**What is expected:** The job is to find each line in the entries holding the string "with" and copy that line.

#### Input for this task

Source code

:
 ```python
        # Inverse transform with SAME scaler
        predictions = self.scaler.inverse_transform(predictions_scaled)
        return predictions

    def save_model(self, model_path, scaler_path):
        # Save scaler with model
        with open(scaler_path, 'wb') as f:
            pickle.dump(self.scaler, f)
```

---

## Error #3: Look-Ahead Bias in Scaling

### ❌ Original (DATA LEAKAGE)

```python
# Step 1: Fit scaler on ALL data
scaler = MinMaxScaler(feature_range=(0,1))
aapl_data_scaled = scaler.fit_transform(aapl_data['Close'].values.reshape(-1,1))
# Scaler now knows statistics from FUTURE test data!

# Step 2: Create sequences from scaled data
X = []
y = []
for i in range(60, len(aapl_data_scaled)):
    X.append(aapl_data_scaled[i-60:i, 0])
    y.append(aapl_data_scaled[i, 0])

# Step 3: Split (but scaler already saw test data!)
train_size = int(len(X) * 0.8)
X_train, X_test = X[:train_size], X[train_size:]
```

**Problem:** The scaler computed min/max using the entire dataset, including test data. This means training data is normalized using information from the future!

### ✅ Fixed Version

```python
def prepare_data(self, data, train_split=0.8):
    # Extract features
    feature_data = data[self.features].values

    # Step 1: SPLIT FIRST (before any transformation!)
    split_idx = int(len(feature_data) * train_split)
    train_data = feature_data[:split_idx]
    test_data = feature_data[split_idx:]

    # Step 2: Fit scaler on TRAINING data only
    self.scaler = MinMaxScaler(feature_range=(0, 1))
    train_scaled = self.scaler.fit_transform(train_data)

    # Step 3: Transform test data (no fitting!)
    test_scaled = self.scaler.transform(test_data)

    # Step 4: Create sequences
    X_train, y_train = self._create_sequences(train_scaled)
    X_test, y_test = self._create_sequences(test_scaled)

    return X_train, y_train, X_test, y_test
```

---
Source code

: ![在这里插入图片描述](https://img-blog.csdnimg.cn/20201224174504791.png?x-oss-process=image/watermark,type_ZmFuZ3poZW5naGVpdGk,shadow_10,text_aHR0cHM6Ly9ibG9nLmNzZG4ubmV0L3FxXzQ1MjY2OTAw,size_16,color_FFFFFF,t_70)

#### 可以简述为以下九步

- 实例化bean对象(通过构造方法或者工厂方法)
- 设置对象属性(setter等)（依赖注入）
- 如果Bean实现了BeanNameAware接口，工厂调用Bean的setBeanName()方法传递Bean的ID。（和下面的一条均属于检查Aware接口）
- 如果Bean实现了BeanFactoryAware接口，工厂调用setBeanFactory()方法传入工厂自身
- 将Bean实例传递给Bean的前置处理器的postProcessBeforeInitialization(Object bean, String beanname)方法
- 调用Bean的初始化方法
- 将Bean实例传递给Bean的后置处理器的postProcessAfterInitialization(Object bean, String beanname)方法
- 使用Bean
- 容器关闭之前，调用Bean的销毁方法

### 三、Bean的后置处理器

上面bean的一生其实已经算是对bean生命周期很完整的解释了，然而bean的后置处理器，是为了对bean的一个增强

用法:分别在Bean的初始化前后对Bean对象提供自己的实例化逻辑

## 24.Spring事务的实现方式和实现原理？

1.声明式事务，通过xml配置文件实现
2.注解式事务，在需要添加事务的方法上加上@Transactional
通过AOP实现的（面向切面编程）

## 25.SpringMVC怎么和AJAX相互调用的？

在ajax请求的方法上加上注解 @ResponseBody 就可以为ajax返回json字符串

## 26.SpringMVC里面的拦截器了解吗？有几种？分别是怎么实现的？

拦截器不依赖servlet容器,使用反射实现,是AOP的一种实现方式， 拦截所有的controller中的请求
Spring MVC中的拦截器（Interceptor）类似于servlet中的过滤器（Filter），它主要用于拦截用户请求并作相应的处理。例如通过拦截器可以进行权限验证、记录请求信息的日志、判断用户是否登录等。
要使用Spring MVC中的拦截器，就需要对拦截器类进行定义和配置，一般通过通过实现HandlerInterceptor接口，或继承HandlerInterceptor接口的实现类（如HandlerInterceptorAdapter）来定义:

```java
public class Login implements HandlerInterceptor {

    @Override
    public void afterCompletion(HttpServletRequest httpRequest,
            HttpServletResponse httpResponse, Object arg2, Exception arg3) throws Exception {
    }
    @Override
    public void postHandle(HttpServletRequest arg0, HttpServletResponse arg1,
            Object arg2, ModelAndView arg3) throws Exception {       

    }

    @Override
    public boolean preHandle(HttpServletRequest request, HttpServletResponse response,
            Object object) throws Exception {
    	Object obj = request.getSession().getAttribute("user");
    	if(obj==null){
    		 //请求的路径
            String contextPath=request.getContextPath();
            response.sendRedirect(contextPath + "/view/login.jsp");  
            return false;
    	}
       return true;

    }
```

########

**Exercise result:**
        # Inverse transform with SAME scaler
        # Save scaler with model
        with open(scaler_path, 'wb') as f:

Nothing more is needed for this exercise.